This was a crypto chal written in python where you had to leverage side-channel info. The underlying math puzzle was very similar to the subset-sum problem (e.g., knapsack crypto), so it was constructed to be breakable using lattice techniques (LLL). For flavor, the code was infused with some computer and microelectronics related mumbo-jumbo terminology.
Here is the solver code from the public bctf2024 repo.
There was a \(65 \times 65\) rectangular grid (“die”), the points along the four sides formed a 32-byte prepared state (256 “pins” that were either zero or a “high” value of 3.3). An algorithm was then applied that propagated the state to the inside \(63\times 63 = 3969\) points. You had no access to the edge points but, rather, had to reconstruct those 32 bytes from knowledge of the values along a rectangle inside the board. There was some freedom in where you put the rectangle but it could not be too large, could not be too narrow, and could not be too close to the edges of the board.
The state had some fixed bytes (initialized on “boot”), a predictable counter byte, 16 bytes that came from AES encryption of the flag
(withbctf{and}stripped off), and 6 bytes of the originally 8 random bytes that were used to generate the key (these were concatenated
four times for a 256-bit key). So practically 22 bytes (176 bits) of the state were random, which you needed to infer somehow. The
algorithm did not propagate inside the values at the 4 corners of the board at all (lowest bit of bytes 0, 8, 16, and 24), so after
reconstructing the remaining 172 bits on the edge, you needed to bruteforce \(\mathbf{2^{4 + 16} = 2^{20}}\) possibilities for the corner
values and the missing key bytes.
GRID: top left corner is (0,0), bottom right corner is (64,64)
-> so rows span 0-64, columns span 0-64
STATE: 32 bytes along edges (rows 0 & 64, columns 0 & 64)
Byte arrangement: each byte = 8 pins, pin index increases clockwise
0 1 2 3 4 5 6 7
- - - - - - - -
31| | 8 AES ctxt: all (16) even bytes
30| | 9
29| |10 AES key: bytes 19, 21, 23, 25, 27, 29
28| This is |11 (also bytes 31 & 0, but get overwritten)
27| the "die" |12
26| |13 counter: byte 31
25| |14
24| |15 fixed: all other bytes
- - - - - - - -
2 2 2 2 1 1 1 1
3 2 1 0 9 8 7 6
For each encryption you got a new random key, thus a new state, which was then used to set the inside points again - so there was no value in requesting multiple encryptions during one session, nor in collecting multiple encryptions over several sessions.

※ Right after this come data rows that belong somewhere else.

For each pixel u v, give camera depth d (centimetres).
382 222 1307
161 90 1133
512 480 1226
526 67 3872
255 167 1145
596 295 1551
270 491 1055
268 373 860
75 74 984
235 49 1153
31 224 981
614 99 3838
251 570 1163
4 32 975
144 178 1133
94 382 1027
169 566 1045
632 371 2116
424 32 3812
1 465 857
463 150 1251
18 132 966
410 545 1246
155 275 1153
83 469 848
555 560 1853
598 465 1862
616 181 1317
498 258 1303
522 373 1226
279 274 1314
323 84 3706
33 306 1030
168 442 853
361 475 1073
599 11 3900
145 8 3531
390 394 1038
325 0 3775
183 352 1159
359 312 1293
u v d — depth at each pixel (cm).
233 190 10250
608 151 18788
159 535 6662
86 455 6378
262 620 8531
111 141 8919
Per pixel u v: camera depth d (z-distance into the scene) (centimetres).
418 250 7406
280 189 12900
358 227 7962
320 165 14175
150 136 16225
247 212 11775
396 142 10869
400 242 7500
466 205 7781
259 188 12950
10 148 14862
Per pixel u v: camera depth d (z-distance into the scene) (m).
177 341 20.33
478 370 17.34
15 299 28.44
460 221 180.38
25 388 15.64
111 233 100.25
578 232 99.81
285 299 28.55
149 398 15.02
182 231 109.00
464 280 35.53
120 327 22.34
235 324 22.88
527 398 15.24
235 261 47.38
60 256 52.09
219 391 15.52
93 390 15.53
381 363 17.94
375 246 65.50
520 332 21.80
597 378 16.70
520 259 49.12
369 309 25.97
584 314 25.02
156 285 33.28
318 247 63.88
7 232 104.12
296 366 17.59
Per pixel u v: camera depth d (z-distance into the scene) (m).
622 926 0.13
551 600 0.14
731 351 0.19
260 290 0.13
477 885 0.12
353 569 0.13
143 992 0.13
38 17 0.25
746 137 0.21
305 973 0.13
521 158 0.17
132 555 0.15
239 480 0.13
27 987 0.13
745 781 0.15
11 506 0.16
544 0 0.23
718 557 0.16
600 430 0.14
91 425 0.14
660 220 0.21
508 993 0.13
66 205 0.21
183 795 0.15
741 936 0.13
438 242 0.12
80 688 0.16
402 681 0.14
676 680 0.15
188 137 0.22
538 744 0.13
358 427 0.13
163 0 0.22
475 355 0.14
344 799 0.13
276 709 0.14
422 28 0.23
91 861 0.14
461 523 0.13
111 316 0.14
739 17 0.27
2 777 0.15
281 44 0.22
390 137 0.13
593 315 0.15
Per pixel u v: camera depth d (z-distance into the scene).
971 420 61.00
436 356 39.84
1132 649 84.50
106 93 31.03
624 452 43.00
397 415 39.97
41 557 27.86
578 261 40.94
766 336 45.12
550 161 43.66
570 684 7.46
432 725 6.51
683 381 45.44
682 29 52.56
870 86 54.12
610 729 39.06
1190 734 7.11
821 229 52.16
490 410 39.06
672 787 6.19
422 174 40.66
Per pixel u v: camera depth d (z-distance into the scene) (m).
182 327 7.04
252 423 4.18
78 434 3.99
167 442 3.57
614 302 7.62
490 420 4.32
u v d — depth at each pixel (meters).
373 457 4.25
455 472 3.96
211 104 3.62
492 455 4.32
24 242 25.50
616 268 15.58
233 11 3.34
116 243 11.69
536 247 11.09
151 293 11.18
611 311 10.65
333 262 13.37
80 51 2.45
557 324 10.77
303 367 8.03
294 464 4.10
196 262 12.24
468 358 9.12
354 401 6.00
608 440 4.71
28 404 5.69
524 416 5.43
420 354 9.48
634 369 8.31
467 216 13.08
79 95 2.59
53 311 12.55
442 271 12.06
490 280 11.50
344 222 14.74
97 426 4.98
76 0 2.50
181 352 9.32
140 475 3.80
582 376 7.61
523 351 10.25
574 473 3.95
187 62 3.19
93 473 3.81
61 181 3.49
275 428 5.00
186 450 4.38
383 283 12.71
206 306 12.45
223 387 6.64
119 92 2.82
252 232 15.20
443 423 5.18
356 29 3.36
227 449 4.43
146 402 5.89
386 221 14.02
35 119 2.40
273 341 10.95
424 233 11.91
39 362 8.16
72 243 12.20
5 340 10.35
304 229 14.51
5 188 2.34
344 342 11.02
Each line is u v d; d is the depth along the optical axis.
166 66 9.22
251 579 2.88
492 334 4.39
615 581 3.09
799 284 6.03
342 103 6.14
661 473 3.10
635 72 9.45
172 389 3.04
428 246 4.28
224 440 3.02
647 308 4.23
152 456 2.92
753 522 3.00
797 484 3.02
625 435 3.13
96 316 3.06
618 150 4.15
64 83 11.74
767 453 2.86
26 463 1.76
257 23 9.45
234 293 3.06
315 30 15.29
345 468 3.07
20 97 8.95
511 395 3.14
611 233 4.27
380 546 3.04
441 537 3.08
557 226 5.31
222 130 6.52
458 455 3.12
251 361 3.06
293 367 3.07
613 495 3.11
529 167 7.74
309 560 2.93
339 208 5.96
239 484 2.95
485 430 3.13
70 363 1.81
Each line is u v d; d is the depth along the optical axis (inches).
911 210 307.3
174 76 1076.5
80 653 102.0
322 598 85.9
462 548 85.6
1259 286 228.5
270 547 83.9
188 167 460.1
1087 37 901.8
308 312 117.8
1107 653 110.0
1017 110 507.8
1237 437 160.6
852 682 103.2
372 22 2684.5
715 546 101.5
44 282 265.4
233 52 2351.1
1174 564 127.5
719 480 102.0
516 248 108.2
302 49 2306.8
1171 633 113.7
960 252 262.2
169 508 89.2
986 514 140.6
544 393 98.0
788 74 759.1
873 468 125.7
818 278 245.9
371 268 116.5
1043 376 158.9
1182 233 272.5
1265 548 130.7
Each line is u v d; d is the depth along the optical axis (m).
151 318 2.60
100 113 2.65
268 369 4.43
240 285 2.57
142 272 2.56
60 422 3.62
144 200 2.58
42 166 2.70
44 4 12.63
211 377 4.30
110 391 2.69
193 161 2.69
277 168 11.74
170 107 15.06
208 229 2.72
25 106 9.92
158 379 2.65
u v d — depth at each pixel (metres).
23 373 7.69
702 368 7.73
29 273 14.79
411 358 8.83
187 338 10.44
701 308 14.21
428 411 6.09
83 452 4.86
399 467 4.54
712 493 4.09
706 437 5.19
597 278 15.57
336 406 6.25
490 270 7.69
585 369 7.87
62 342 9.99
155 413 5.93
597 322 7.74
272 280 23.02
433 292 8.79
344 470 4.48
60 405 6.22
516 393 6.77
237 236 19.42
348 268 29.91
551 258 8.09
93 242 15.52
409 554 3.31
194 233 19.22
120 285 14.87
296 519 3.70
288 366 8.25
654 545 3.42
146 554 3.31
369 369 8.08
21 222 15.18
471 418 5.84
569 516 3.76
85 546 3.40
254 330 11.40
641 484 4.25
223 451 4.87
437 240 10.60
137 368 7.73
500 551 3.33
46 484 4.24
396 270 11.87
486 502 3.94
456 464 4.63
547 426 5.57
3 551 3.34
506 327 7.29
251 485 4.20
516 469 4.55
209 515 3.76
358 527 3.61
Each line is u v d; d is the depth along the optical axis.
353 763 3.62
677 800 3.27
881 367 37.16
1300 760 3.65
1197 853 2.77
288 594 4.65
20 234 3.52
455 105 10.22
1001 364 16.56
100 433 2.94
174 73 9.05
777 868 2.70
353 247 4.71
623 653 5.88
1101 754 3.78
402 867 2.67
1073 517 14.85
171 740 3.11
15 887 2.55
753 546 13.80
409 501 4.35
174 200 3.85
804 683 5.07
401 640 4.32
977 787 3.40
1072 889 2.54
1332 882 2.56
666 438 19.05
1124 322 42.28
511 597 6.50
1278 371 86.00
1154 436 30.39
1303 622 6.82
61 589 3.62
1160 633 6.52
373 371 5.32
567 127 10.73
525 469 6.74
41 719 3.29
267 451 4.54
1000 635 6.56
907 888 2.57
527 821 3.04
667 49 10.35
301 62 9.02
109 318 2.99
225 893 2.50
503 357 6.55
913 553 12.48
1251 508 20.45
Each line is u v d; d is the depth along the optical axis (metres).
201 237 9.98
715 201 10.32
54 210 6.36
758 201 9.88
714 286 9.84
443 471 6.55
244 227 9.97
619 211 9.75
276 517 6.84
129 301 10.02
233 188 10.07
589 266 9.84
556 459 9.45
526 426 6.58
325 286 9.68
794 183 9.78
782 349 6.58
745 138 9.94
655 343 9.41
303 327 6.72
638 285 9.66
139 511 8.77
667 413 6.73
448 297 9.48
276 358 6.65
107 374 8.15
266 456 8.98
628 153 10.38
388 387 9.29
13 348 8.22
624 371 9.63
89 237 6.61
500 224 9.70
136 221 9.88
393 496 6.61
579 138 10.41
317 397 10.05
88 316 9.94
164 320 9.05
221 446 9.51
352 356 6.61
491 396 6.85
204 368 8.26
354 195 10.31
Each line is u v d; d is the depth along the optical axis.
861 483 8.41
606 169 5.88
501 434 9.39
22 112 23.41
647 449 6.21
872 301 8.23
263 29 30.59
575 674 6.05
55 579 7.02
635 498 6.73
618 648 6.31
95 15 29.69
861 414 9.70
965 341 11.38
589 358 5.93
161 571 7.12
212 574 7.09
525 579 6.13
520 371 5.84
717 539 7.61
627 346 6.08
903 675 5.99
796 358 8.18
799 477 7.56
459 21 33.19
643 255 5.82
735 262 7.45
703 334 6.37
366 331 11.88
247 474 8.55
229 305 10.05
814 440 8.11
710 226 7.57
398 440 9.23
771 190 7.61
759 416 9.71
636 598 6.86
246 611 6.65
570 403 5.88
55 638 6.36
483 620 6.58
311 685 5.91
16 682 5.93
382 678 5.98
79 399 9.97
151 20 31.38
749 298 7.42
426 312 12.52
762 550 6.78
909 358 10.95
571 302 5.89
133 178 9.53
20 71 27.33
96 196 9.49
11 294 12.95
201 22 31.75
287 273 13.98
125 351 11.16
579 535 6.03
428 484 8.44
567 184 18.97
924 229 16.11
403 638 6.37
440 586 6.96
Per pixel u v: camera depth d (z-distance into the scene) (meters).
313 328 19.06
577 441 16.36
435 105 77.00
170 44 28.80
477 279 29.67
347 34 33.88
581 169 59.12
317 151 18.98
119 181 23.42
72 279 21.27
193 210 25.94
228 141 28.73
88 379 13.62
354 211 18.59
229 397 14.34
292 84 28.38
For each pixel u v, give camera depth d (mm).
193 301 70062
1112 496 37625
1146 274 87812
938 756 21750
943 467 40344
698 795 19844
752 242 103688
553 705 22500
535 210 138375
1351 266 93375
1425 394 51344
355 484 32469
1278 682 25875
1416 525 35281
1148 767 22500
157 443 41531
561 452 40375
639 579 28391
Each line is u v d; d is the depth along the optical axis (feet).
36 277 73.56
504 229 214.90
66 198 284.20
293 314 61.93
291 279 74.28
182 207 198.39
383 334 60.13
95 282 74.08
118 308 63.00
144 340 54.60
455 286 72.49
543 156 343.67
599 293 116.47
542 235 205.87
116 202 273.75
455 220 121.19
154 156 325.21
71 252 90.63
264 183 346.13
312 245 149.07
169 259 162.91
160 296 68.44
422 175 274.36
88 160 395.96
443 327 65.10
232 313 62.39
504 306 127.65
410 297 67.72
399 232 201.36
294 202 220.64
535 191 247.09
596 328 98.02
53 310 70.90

For fun, I coded some logic that ended the session after 256 encryptions.
The algorithm first randomized the \(63\times 63\) inside points, and then repeatedly replaced that inside square with a new one in which each point had the average of the preceding values of its four nearest neighbors. (Notice that for edges of this inside square, i.e., rows 1 & 63 and columns 1 & 63 of the full “die”, these neighbors include the “pins” on the perimeter of the full die). Replacement went on until the maximum per-site change along the square was less than \(\epsilon = 10^{-14}\), or until 200,000 iterations were reached in which case the chal bailed out with an error.
Some teams have probably recognized that this is how one might solve the Laplace equation in electrostatics on a 2D grid - the input “pins” are voltages along the edge of the grid and the values inside are the electric potential at each site. Some nice-to-have but otherwise inessential background knowledge… The only thing that really mattered was that only nearest neighbors were involved.
There was a small refinement (turboparameter) - in each sweep we altered values by 1% less than what the new average would have
dictated. This was a genuine speedup that reduced iteration count by about a third. Normally you would accelerate convergence by
amplifying changes (called successive over-relaxation), i.e., useturbo <
0, however, the particular algorithm here is known to become unstable in that case (the
variant that simply overwrites the original grid values as it goes would work
fine that way but I thought it would be harder to reason about).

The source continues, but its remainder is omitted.